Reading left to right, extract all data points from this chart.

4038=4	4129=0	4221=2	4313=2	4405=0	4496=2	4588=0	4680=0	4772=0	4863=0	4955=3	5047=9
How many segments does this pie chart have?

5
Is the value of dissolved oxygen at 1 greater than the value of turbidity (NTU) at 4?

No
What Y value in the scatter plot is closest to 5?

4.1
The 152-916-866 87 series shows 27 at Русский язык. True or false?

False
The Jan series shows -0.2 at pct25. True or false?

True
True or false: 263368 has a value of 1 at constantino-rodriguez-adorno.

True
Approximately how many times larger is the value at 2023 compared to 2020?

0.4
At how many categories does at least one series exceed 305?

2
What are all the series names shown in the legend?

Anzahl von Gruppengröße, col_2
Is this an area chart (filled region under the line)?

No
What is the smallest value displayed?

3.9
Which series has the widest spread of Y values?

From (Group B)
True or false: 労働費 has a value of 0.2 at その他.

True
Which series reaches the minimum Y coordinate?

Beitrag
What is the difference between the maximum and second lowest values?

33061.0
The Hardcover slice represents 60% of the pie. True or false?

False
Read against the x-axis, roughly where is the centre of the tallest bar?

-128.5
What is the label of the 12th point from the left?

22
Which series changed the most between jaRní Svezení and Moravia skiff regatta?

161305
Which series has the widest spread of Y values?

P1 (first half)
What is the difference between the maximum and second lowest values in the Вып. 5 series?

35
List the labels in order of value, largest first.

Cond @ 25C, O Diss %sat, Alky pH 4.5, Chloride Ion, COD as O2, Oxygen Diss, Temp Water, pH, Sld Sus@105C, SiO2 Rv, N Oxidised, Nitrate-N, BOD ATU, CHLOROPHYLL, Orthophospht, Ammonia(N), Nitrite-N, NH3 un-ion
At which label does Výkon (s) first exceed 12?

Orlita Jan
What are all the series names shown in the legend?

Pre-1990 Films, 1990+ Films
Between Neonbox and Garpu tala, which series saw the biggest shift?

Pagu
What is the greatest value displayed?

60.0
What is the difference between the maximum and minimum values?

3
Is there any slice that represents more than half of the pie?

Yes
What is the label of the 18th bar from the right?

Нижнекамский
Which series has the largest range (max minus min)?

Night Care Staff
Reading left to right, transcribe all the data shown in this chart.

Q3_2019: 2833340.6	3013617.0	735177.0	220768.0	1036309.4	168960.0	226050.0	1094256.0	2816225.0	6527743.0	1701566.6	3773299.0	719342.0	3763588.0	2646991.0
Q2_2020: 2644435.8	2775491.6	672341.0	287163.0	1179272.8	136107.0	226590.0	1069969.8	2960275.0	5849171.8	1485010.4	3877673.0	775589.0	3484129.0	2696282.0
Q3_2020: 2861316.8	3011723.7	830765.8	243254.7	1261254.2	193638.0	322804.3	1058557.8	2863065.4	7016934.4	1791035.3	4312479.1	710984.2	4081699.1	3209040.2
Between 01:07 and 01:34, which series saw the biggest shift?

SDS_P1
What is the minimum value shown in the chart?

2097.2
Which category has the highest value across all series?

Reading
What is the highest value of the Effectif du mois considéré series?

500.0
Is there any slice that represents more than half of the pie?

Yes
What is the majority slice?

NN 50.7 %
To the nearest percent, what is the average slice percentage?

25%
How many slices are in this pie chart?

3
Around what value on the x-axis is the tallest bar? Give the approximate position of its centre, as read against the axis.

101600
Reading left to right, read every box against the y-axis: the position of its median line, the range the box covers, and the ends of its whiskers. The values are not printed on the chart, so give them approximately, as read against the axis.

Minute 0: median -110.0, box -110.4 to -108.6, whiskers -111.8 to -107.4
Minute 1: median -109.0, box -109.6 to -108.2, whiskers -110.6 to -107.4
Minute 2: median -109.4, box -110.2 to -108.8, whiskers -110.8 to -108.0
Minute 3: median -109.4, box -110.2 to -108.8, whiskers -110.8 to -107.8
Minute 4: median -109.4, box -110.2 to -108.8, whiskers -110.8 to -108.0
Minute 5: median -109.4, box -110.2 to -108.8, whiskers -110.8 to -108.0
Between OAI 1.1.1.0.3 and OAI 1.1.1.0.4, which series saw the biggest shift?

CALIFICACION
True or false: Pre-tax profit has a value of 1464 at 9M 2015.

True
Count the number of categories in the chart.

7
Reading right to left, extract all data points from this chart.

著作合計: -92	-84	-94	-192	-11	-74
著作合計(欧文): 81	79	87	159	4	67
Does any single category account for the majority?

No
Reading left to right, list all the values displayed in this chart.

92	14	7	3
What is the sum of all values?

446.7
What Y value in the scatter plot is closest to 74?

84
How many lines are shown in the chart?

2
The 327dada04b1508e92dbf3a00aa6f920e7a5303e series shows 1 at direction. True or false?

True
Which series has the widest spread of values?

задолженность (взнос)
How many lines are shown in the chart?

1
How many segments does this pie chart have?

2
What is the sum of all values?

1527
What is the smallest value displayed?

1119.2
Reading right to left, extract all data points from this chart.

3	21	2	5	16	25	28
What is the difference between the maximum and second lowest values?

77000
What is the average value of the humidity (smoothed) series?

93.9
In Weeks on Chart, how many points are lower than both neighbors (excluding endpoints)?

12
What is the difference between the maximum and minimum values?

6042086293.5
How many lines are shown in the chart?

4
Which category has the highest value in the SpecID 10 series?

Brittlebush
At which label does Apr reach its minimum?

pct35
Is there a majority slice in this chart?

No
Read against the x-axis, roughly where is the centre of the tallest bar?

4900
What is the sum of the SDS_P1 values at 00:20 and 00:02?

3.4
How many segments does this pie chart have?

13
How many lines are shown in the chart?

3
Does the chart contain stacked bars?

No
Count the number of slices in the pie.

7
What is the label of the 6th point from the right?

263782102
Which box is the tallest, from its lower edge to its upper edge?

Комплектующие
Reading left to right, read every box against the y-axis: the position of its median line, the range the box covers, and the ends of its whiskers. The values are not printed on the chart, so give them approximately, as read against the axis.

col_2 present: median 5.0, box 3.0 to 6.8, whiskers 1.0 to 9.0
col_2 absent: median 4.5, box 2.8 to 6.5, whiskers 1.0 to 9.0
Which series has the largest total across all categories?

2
+---+
■ Instructions to follow ■
Report how many lines in the data above contain the string "slices", matching case exactly. Give only the number.

■ Output of the exercise ■
2